Top of MATERIAL FOR THE TASK

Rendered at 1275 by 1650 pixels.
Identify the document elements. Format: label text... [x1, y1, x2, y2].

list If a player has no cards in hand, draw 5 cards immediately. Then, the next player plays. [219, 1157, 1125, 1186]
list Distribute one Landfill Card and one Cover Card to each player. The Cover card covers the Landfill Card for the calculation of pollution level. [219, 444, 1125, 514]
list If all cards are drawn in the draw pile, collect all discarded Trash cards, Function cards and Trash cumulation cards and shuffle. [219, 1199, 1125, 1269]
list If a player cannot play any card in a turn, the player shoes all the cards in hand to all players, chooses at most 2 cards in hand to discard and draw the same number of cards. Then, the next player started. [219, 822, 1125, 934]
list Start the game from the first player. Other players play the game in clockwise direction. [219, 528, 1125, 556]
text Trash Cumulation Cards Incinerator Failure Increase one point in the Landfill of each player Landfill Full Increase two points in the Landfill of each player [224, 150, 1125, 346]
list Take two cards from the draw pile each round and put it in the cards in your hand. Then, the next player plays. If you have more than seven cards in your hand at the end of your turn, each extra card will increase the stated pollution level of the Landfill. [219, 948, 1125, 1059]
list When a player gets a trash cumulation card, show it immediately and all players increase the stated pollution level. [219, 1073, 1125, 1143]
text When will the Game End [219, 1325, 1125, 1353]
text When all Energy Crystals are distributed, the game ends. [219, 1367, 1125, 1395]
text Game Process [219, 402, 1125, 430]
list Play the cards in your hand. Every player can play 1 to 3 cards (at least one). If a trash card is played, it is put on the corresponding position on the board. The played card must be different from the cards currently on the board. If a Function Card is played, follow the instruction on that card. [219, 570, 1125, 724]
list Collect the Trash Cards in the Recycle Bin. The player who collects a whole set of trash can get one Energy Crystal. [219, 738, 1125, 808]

Bottom of MATERIAL FOR THE TASK

_YOUR TASK_: Repeat the whole listing verbatim.

_SOLUTION TO THE EXERCISE_:
Rendered at 1275 by 1650 pixels.
Identify the document elements. Format: label text... [x1, y1, x2, y2].

list If a player has no cards in hand, draw 5 cards immediately. Then, the next player plays. [219, 1157, 1125, 1186]
list Distribute one Landfill Card and one Cover Card to each player. The Cover card covers the Landfill Card for the calculation of pollution level. [219, 444, 1125, 514]
list If all cards are drawn in the draw pile, collect all discarded Trash cards, Function cards and Trash cumulation cards and shuffle. [219, 1199, 1125, 1269]
list If a player cannot play any card in a turn, the player shoes all the cards in hand to all players, chooses at most 2 cards in hand to discard and draw the same number of cards. Then, the next player started. [219, 822, 1125, 934]
list Start the game from the first player. Other players play the game in clockwise direction. [219, 528, 1125, 556]
text Trash Cumulation Cards Incinerator Failure Increase one point in the Landfill of each player Landfill Full Increase two points in the Landfill of each player [224, 150, 1125, 346]
list Take two cards from the draw pile each round and put it in the cards in your hand. Then, the next player plays. If you have more than seven cards in your hand at the end of your turn, each extra card will increase the stated pollution level of the Landfill. [219, 948, 1125, 1059]
list When a player gets a trash cumulation card, show it immediately and all players increase the stated pollution level. [219, 1073, 1125, 1143]
text When will the Game End [219, 1325, 1125, 1353]
text When all Energy Crystals are distributed, the game ends. [219, 1367, 1125, 1395]
text Game Process [219, 402, 1125, 430]
list Play the cards in your hand. Every player can play 1 to 3 cards (at least one). If a trash card is played, it is put on the corresponding position on the board. The played card must be different from the cards currently on the board. If a Function Card is played, follow the instruction on that card. [219, 570, 1125, 724]
list Collect the Trash Cards in the Recycle Bin. The player who collects a whole set of trash can get one Energy Crystal. [219, 738, 1125, 808]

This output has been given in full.